Linda Sarsour, militante palestino-américaine


Linda Sarsour, militante palestino-américaine | Photo : Reuters

Certains prédicateurs perçoivent l’activisme comme une phase transitoire dont le but ultime est de remplacer la démocratie occidentale par la charia islamique. Dans une mosquée du Texas, des slogans ont été scandés : « Notre objectif est de faire de l’Amérique un pays musulman. » À New York, l’imam Tom Peshin a expliqué que « le christianisme est en déclin tandis que l’islam progresse.
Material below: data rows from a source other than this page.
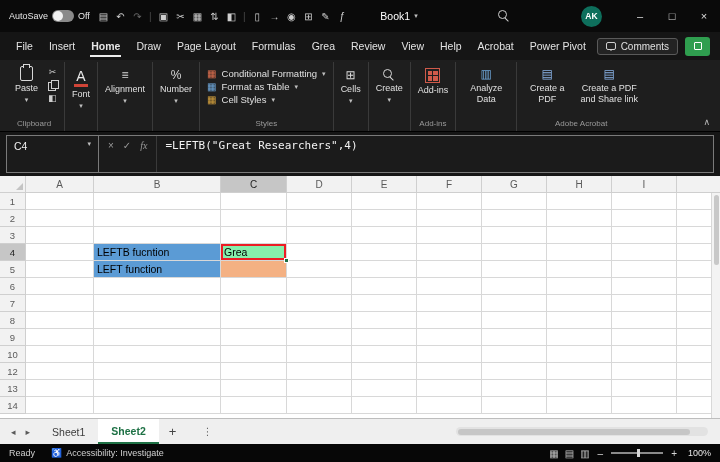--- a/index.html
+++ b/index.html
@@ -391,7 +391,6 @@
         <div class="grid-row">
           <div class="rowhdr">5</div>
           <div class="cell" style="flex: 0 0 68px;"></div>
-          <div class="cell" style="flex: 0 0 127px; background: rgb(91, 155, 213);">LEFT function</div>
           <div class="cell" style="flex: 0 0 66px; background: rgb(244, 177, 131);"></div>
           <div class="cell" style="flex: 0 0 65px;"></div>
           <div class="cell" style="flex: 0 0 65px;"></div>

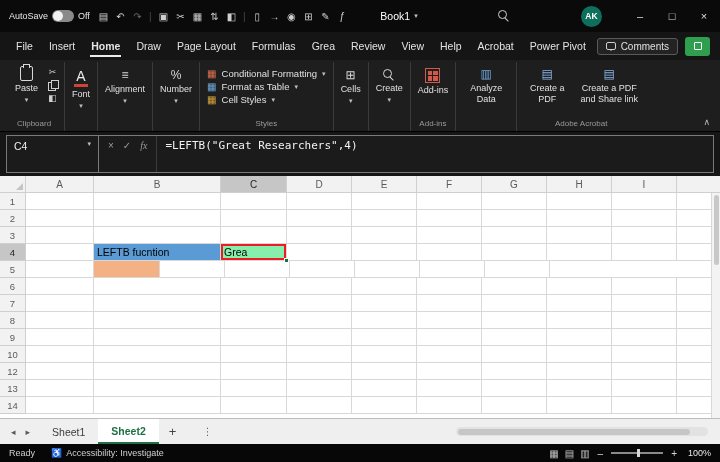--- a/index.html
+++ b/index.html
@@ -466,6 +466,19 @@
           <div class="cellfiller"></div>
         </div>
         <div class="grid-row">
+          <div class="rowhdr">11</div>
+          <div class="cell" style="flex: 0 0 68px;"></div>
+          <div class="cell" style="flex: 0 0 127px;"></div>
+          <div class="cell" style="flex: 0 0 66px;"></div>
+          <div class="cell" style="flex: 0 0 65px;"></div>
+          <div class="cell" style="flex: 0 0 65px;"></div>
+          <div class="cell" style="flex: 0 0 65px;"></div>
+          <div class="cell" style="flex: 0 0 65px;"></div>
+          <div class="cell" style="flex: 0 0 65px;"></div>
+          <div class="cell" style="flex: 0 0 65px;"></div>
+          <div class="cellfiller"></div>
+        </div>
+        <div class="grid-row">
           <div class="rowhdr">12</div>
           <div class="cell" style="flex: 0 0 68px;"></div>
           <div class="cell" style="flex: 0 0 127px;"></div>

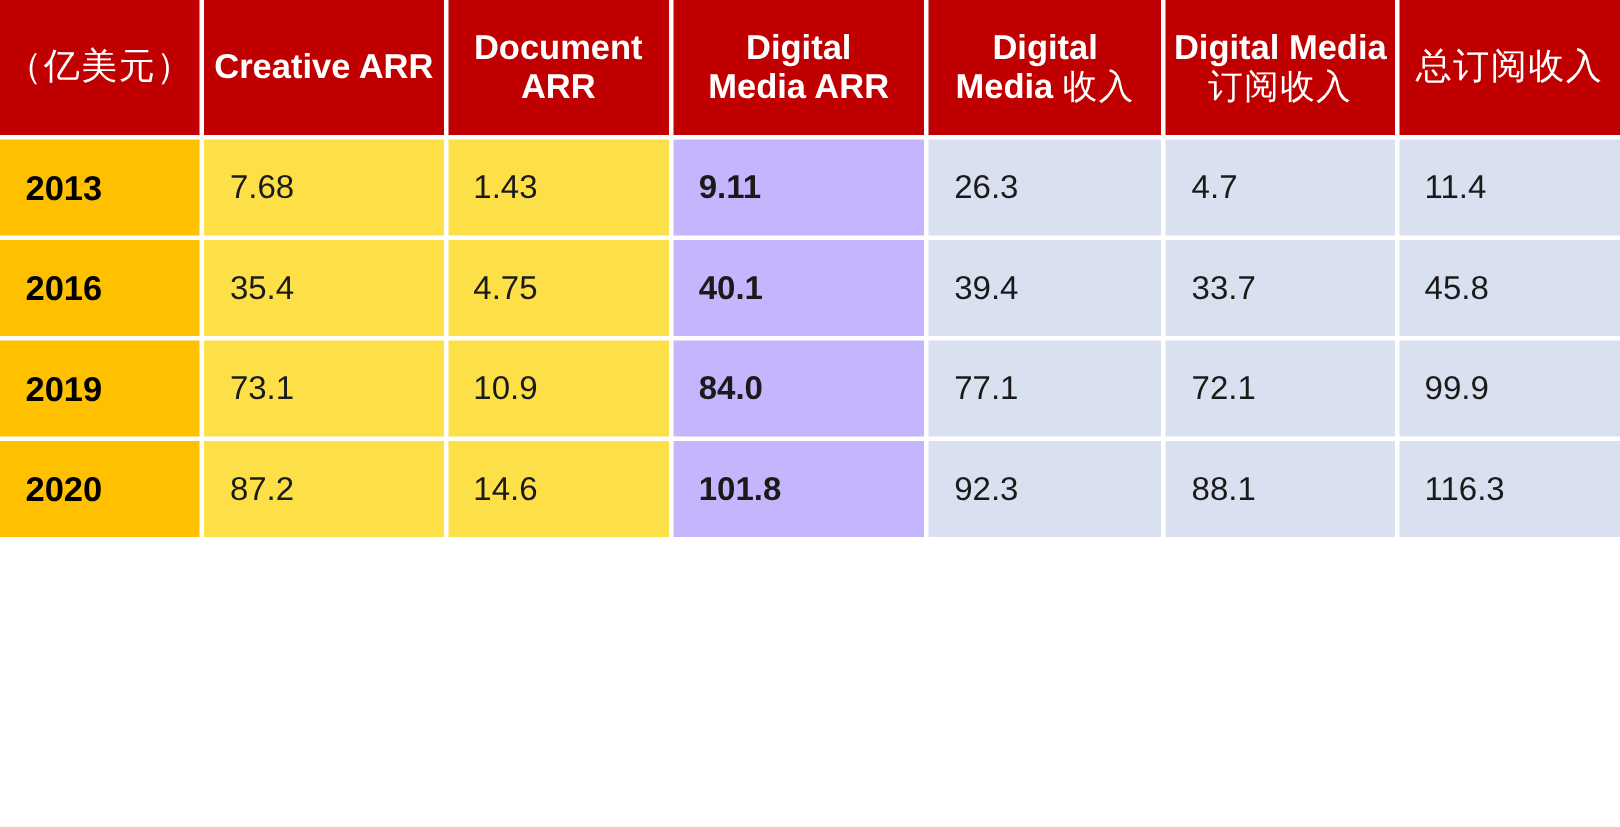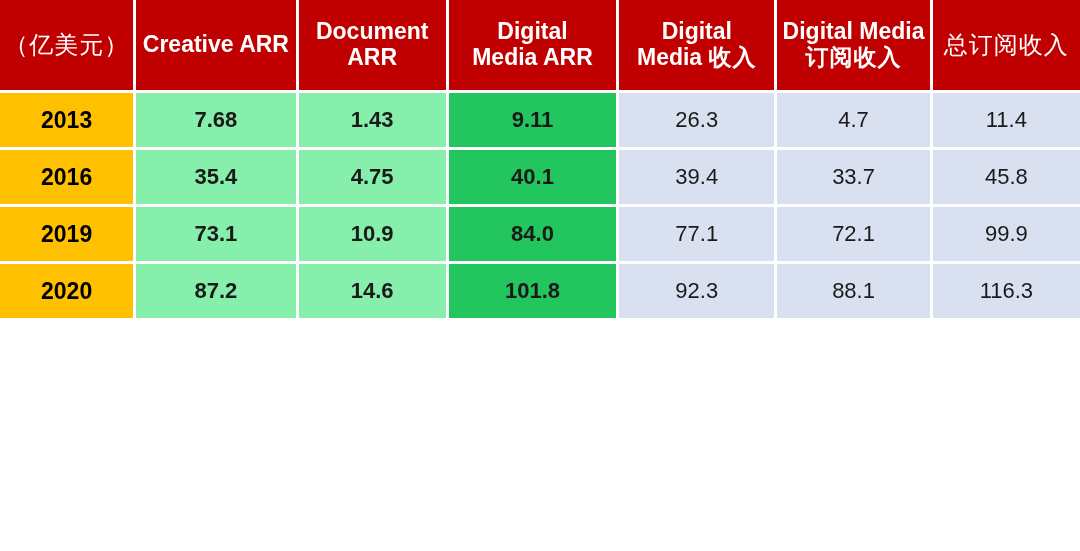--- a/index.html
+++ b/index.html
@@ -58,7 +58,7 @@
     margin-left: 28px;
   }
   thead th .cn {
-    font-weight: bold;
+    font-weight: normal;
     letter-spacing: 1px;
     margin-top: 32px;
   }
Les églises se transforment en mosquées », et Abd al-Munaim Duval, de l’Ohio, a ajouté que « le monde entier bénéficiera d’un gouvernement musulman. Diffuser l’islam est la responsabilité de chaque musulman. »  

Les faits dressent un tableau cohérent et alarmant : en coulisses, de nombreuses mosquées aux États-Unis servent de foyers idéologiques à la propagation de l’antisémitisme, au soutien de l’axe terroriste iranien et à une volonté affichée de transformer l’Amérique. Les États-Unis sont confrontés à un défi constitutionnel et sécuritaire sans précédent et doivent choisir : soit continuer à accorder une liberté d’action totale aux centres religieux qui se sont mués en instruments politiques, soit reconnaître que la bataille pour l’avenir de l’Occident se joue désormais jusque dans les sermons du vendredi.